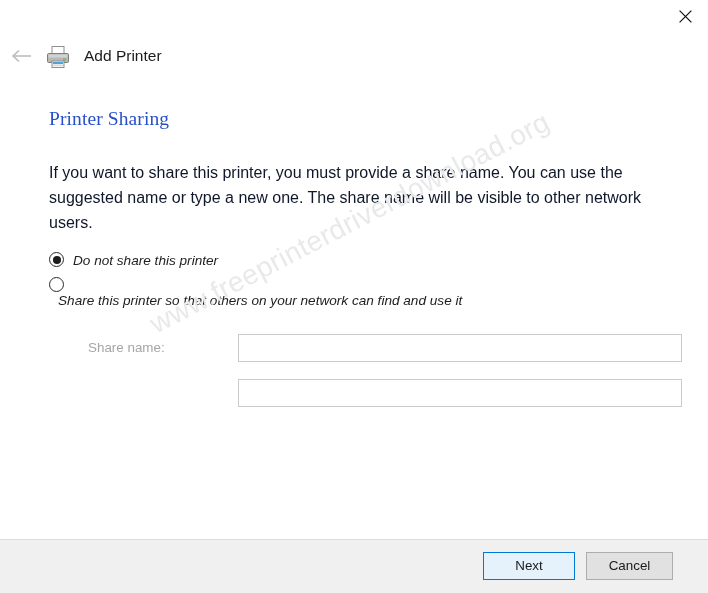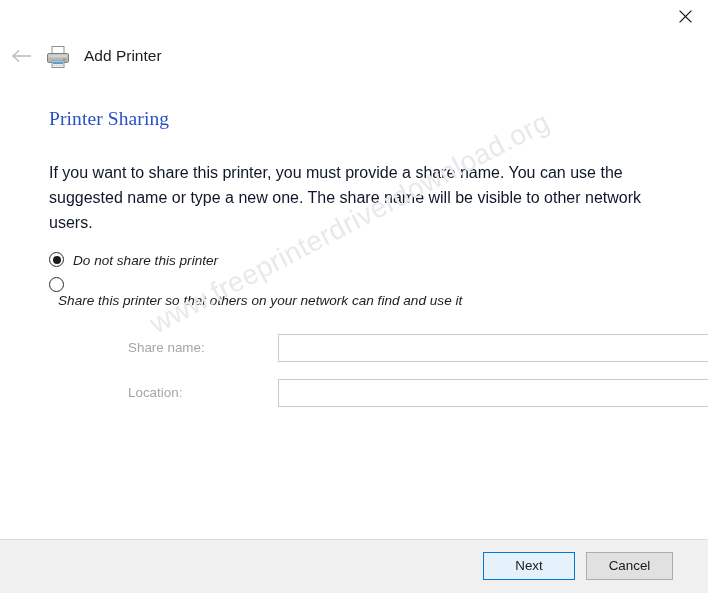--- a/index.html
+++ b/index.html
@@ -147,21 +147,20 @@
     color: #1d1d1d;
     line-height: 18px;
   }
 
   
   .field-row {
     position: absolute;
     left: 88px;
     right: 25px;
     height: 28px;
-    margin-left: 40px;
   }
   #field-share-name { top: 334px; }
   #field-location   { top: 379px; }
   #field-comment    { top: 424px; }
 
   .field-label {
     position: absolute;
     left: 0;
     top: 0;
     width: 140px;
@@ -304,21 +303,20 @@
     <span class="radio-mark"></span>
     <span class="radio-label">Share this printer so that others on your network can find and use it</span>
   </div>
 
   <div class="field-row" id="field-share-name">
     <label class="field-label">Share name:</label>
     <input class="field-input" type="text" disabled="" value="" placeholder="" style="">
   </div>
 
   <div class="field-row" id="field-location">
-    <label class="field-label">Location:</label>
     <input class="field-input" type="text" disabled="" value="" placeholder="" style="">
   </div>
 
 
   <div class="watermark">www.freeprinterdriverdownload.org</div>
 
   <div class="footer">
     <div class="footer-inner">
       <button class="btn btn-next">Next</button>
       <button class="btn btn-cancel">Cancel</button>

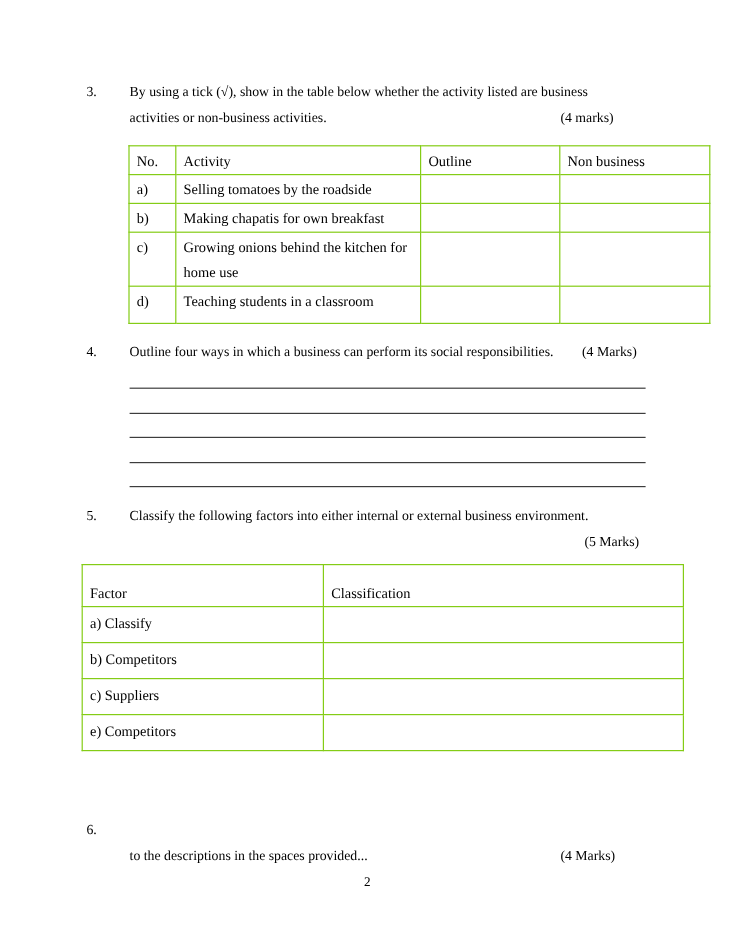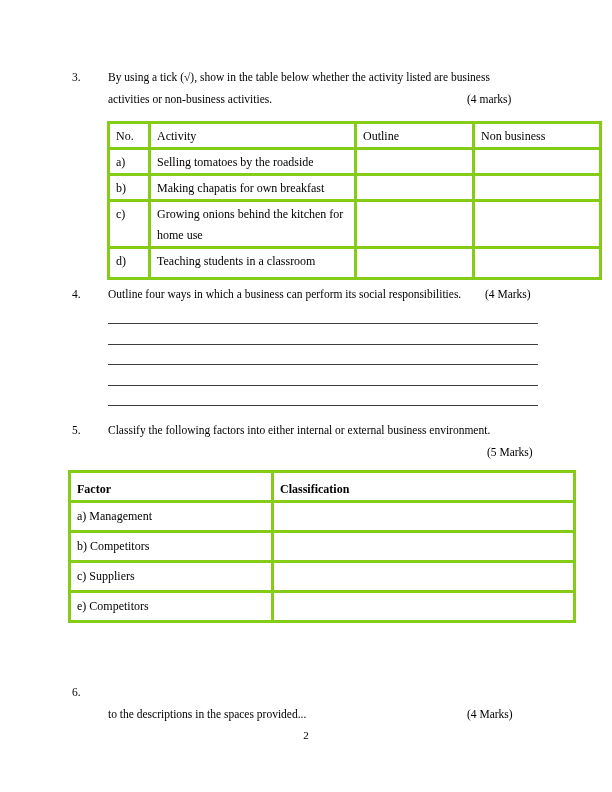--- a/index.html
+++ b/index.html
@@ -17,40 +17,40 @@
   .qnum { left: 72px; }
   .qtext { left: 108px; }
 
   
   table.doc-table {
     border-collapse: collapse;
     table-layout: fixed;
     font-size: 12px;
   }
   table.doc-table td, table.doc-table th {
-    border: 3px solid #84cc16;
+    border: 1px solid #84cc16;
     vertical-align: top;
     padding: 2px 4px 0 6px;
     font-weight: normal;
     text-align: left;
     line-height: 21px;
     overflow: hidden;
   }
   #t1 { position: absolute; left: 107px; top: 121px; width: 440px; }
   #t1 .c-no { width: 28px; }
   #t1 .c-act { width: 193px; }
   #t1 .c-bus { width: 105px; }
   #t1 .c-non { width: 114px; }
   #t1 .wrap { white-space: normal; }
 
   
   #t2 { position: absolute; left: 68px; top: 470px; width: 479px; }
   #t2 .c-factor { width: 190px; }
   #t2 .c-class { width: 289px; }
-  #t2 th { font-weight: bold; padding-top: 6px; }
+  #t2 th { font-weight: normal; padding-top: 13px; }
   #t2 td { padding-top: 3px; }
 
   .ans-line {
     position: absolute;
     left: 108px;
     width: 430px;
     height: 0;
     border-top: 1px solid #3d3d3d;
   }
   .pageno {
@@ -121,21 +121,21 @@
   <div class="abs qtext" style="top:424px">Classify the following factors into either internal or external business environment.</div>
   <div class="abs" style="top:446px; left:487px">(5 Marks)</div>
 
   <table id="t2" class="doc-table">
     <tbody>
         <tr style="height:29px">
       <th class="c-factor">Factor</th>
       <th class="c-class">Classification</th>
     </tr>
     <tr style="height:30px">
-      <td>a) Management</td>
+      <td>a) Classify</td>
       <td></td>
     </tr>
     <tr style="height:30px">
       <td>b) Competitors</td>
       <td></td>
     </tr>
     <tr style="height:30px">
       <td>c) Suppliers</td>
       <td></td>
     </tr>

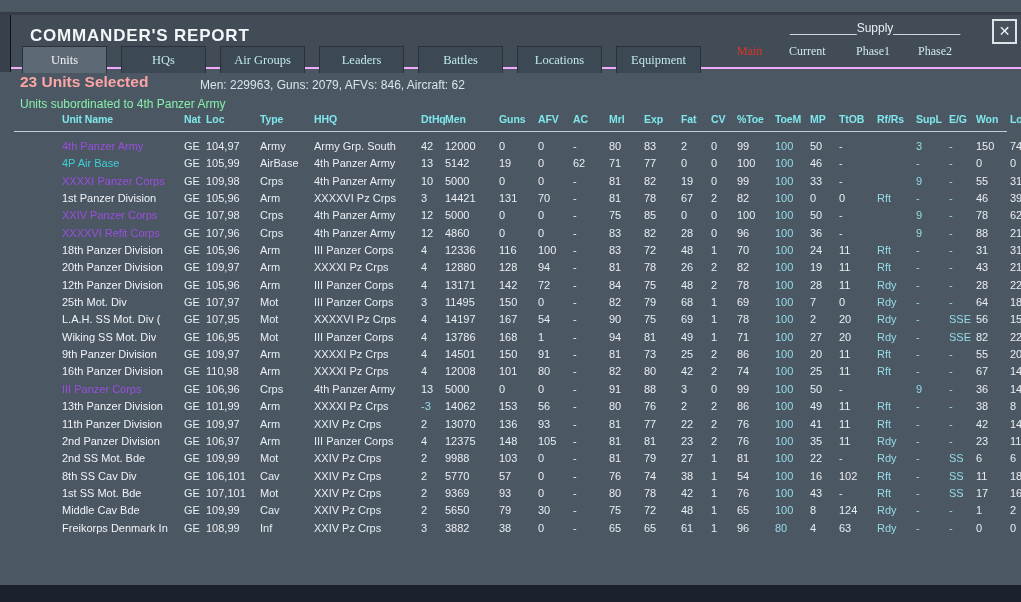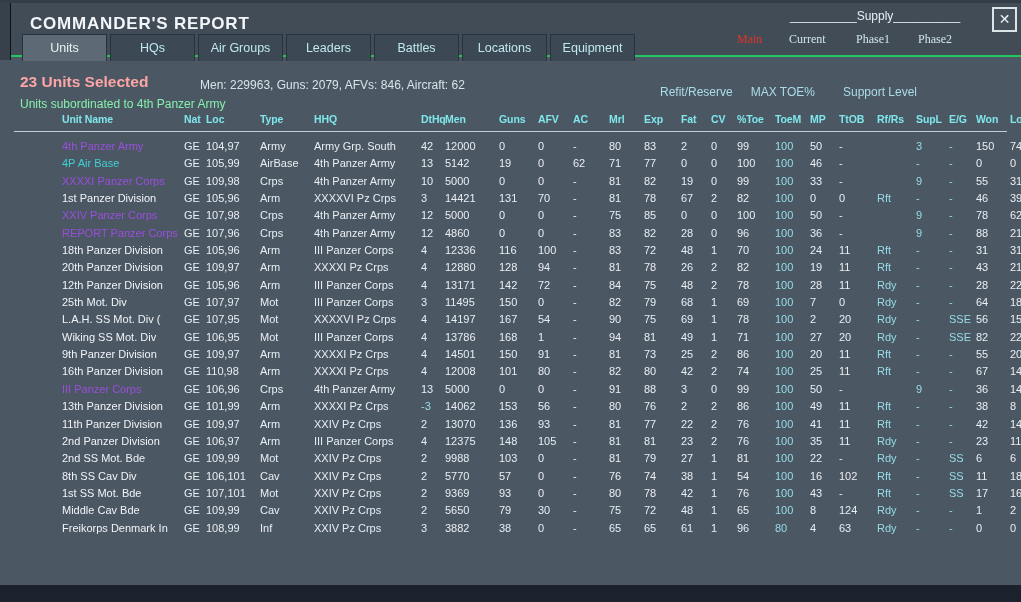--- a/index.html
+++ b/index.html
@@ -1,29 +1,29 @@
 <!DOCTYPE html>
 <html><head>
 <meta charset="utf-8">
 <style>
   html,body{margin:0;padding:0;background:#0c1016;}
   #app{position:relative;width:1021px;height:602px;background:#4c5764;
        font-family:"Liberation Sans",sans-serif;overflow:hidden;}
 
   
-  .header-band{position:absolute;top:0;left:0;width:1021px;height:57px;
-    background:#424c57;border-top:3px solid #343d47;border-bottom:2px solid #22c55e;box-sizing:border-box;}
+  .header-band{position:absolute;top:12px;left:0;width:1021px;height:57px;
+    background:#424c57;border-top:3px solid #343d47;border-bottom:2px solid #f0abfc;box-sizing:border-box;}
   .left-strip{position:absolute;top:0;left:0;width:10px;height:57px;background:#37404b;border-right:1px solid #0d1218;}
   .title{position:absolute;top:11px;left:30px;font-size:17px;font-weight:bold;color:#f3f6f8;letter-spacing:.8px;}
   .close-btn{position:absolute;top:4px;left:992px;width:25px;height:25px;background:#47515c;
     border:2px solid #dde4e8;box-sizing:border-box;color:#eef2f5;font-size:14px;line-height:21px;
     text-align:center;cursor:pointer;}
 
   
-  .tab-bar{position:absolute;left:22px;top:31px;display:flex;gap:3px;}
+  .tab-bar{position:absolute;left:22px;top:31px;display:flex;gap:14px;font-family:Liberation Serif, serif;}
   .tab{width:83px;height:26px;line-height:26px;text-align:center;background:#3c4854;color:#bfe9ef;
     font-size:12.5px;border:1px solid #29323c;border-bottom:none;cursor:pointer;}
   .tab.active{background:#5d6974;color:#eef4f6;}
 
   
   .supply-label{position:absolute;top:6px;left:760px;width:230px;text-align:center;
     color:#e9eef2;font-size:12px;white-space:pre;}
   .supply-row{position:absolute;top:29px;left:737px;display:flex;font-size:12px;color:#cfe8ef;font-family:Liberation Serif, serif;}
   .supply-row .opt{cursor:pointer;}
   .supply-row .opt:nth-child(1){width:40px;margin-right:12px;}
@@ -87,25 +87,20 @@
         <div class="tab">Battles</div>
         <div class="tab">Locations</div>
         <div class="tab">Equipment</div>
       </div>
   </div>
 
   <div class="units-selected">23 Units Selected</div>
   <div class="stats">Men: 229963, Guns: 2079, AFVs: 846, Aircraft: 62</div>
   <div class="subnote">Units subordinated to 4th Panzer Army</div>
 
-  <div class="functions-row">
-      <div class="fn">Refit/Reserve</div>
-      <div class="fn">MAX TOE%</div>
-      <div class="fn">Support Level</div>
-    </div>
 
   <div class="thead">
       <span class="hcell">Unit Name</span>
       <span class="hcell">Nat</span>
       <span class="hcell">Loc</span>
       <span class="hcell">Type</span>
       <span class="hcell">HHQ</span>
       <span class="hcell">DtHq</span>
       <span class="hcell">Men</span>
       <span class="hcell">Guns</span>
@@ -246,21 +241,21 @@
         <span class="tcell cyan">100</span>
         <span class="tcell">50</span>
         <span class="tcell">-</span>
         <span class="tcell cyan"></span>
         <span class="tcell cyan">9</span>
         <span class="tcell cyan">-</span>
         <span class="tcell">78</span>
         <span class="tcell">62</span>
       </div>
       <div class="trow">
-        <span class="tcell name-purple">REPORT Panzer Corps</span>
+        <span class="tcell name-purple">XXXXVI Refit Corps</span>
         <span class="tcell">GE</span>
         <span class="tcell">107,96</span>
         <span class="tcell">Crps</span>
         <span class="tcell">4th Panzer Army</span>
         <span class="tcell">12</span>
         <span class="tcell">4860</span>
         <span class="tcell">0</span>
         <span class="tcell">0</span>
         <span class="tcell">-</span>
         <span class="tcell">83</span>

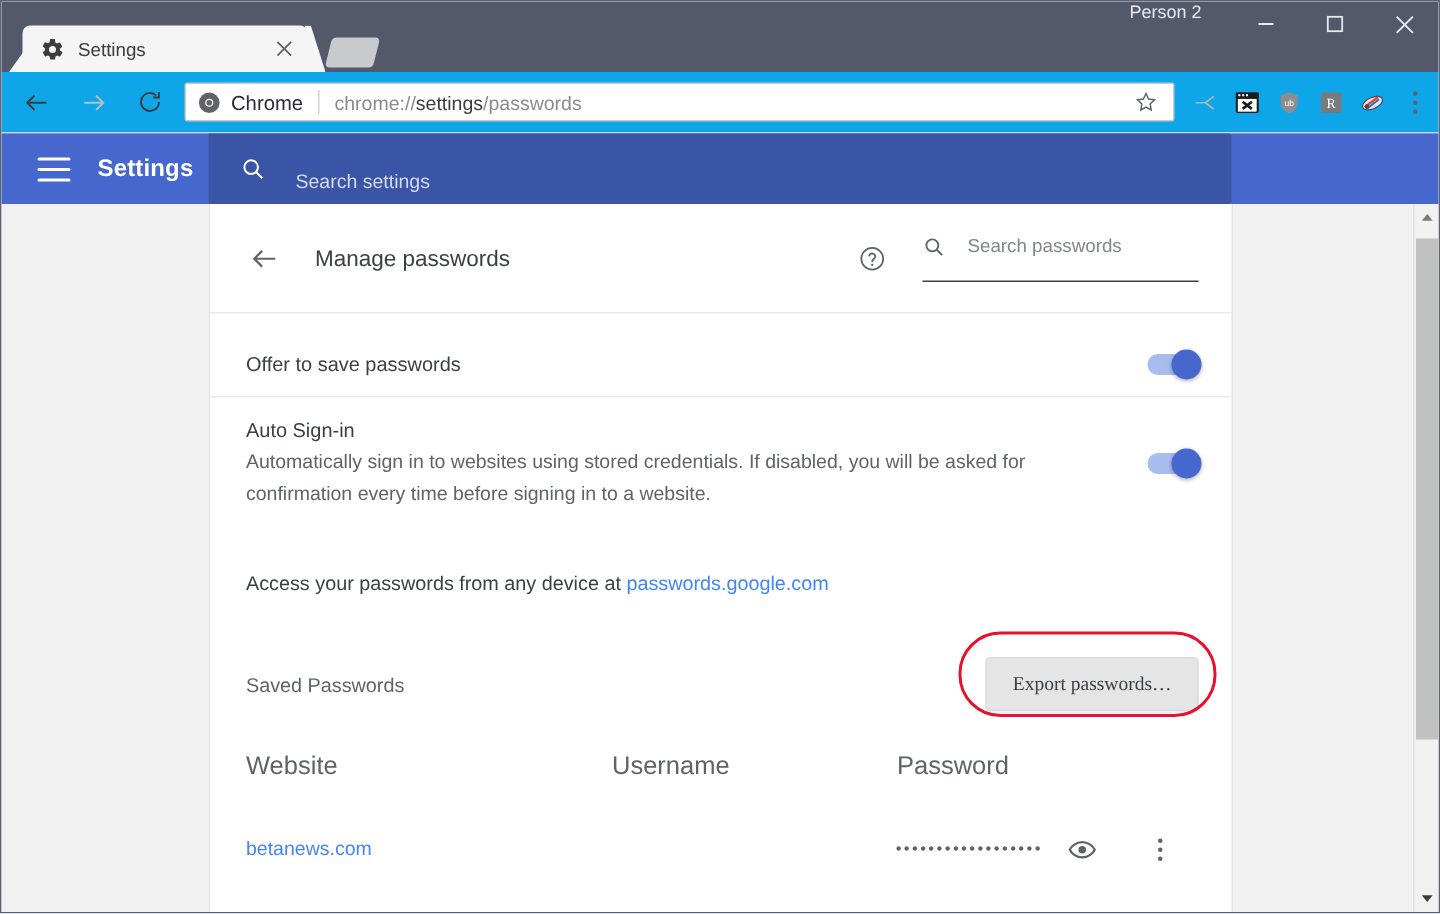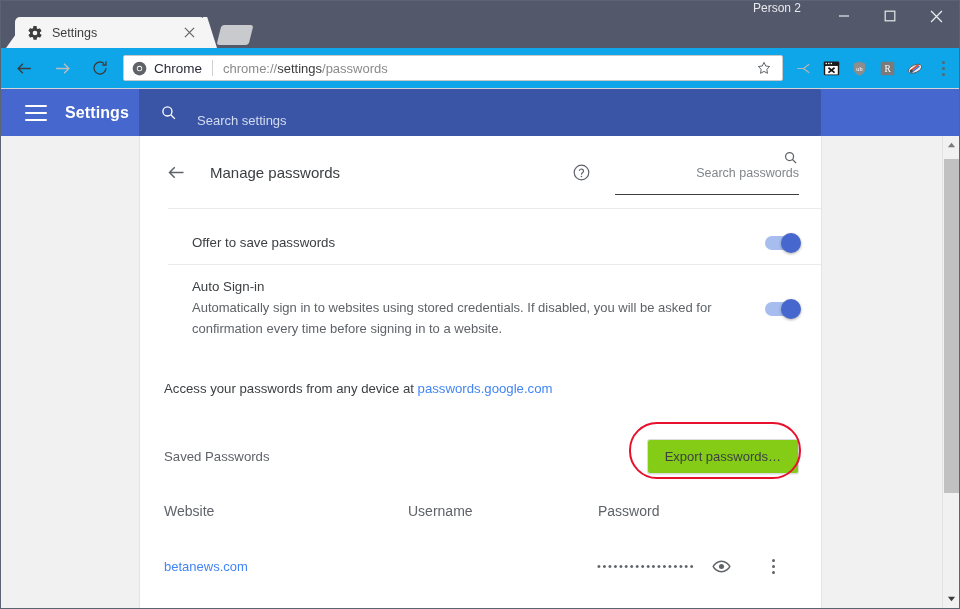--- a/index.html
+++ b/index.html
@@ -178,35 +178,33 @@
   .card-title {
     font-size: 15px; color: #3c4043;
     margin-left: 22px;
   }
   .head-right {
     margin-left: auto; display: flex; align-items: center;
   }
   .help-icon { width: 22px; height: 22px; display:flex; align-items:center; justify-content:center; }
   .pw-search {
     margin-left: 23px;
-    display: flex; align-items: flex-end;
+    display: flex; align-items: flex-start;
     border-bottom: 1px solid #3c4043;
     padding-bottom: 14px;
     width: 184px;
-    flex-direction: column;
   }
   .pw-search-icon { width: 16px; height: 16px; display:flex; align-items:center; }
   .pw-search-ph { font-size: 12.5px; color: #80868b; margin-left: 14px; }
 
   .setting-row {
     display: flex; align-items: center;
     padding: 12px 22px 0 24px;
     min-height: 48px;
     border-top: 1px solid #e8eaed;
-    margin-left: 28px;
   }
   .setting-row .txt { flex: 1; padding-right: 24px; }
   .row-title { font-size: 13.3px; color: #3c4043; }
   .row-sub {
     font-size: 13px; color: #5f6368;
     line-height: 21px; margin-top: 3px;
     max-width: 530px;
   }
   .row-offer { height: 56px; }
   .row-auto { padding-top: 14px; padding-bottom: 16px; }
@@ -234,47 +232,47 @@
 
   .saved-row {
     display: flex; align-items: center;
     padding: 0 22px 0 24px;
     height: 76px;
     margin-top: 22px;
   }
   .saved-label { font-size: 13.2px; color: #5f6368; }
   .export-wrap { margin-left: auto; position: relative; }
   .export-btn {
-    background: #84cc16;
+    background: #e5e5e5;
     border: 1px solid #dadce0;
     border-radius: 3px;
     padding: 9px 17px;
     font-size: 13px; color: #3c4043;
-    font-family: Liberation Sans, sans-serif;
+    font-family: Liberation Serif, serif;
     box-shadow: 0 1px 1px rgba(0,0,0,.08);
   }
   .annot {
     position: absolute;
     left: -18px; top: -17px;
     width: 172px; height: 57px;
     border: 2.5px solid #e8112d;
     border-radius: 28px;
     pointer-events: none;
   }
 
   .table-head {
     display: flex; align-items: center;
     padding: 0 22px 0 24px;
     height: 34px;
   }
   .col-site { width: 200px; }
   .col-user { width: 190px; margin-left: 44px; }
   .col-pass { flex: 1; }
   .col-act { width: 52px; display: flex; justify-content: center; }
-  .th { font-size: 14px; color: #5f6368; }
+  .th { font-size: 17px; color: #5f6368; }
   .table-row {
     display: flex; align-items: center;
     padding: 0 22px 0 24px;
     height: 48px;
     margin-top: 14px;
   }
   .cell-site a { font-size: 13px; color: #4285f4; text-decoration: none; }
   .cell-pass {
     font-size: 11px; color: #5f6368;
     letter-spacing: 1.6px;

○ ○ ○ ○ ○

> _The task_:
Only lines with the word "Panzer" belong in the answer; copy each of them from the material above.

> _Task response_:
   <div class="subnote">Units subordinated to 4th Panzer Army</div>
-        <span class="tcell name-purple">REPORT Panzer Corps</span>
         <span class="tcell">4th Panzer Army</span>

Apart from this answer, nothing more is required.